_Problem_
When you reach the line containing "Figure 13. ( a" in the data below, begin returning lines exactly as written, and stop once the line containing "Table 2. Description" has been returned.

(Items from a dataset)
● ● ● ● ●

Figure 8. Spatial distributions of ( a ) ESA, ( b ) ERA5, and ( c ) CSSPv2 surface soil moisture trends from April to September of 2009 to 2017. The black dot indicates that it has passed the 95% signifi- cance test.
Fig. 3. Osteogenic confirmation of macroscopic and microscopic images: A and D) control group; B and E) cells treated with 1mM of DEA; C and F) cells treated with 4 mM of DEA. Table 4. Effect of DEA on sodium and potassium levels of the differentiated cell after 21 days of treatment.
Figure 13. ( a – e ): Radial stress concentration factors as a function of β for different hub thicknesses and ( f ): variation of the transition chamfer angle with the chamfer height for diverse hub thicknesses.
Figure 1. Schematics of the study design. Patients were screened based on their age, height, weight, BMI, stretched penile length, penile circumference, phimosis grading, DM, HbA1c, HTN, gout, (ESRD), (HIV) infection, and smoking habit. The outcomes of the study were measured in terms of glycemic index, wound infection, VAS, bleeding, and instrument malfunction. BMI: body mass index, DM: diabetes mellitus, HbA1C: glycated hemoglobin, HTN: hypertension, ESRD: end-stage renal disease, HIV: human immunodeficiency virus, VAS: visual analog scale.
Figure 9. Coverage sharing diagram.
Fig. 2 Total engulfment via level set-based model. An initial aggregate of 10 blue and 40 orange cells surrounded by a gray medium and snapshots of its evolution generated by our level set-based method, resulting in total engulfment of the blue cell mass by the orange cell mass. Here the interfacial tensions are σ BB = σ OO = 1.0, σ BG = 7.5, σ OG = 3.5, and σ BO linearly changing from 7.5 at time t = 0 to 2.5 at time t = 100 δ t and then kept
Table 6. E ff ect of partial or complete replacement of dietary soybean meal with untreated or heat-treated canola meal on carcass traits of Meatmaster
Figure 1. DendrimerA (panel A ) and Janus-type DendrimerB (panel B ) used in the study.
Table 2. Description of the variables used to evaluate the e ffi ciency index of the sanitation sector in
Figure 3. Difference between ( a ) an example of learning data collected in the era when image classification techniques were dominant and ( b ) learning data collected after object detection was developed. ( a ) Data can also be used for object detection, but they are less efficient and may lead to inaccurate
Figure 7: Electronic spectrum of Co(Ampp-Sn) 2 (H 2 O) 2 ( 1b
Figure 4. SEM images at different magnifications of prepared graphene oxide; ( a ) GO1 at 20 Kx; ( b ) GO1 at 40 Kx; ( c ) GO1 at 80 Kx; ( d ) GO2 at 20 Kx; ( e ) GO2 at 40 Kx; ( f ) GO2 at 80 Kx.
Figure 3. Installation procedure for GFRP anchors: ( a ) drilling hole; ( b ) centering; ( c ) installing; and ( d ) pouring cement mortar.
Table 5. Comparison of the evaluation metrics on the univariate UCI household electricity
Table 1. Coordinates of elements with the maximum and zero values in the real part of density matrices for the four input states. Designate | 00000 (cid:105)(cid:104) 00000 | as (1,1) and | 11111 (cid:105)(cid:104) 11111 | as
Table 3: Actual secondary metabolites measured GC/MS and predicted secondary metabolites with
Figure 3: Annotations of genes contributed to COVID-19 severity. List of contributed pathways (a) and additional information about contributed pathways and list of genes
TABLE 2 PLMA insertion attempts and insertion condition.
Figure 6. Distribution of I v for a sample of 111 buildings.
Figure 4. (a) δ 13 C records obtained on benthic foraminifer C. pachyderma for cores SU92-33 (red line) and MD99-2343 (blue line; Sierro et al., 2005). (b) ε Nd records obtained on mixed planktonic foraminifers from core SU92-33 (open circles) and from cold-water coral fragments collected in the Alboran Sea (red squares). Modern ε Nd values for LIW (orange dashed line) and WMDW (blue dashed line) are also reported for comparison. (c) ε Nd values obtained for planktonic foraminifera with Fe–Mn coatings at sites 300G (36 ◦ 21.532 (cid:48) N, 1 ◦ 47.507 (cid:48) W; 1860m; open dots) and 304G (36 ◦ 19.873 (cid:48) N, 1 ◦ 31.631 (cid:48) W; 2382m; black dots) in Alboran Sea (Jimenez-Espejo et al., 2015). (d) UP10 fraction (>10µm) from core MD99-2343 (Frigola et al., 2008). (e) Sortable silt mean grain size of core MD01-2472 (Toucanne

● ● ● ● ●

_Completed task_
Figure 13. ( a – e ): Radial stress concentration factors as a function of β for different hub thicknesses and ( f ): variation of the transition chamfer angle with the chamfer height for diverse hub thicknesses.
Figure 1. Schematics of the study design. Patients were screened based on their age, height, weight, BMI, stretched penile length, penile circumference, phimosis grading, DM, HbA1c, HTN, gout, (ESRD), (HIV) infection, and smoking habit. The outcomes of the study were measured in terms of glycemic index, wound infection, VAS, bleeding, and instrument malfunction. BMI: body mass index, DM: diabetes mellitus, HbA1C: glycated hemoglobin, HTN: hypertension, ESRD: end-stage renal disease, HIV: human immunodeficiency virus, VAS: visual analog scale.
Figure 9. Coverage sharing diagram.
Fig. 2 Total engulfment via level set-based model. An initial aggregate of 10 blue and 40 orange cells surrounded by a gray medium and snapshots of its evolution generated by our level set-based method, resulting in total engulfment of the blue cell mass by the orange cell mass. Here the interfacial tensions are σ BB = σ OO = 1.0, σ BG = 7.5, σ OG = 3.5, and σ BO linearly changing from 7.5 at time t = 0 to 2.5 at time t = 100 δ t and then kept
Table 6. E ff ect of partial or complete replacement of dietary soybean meal with untreated or heat-treated canola meal on carcass traits of Meatmaster
Figure 1. DendrimerA (panel A ) and Janus-type DendrimerB (panel B ) used in the study.
Table 2. Description of the variables used to evaluate the e ffi ciency index of the sanitation sector in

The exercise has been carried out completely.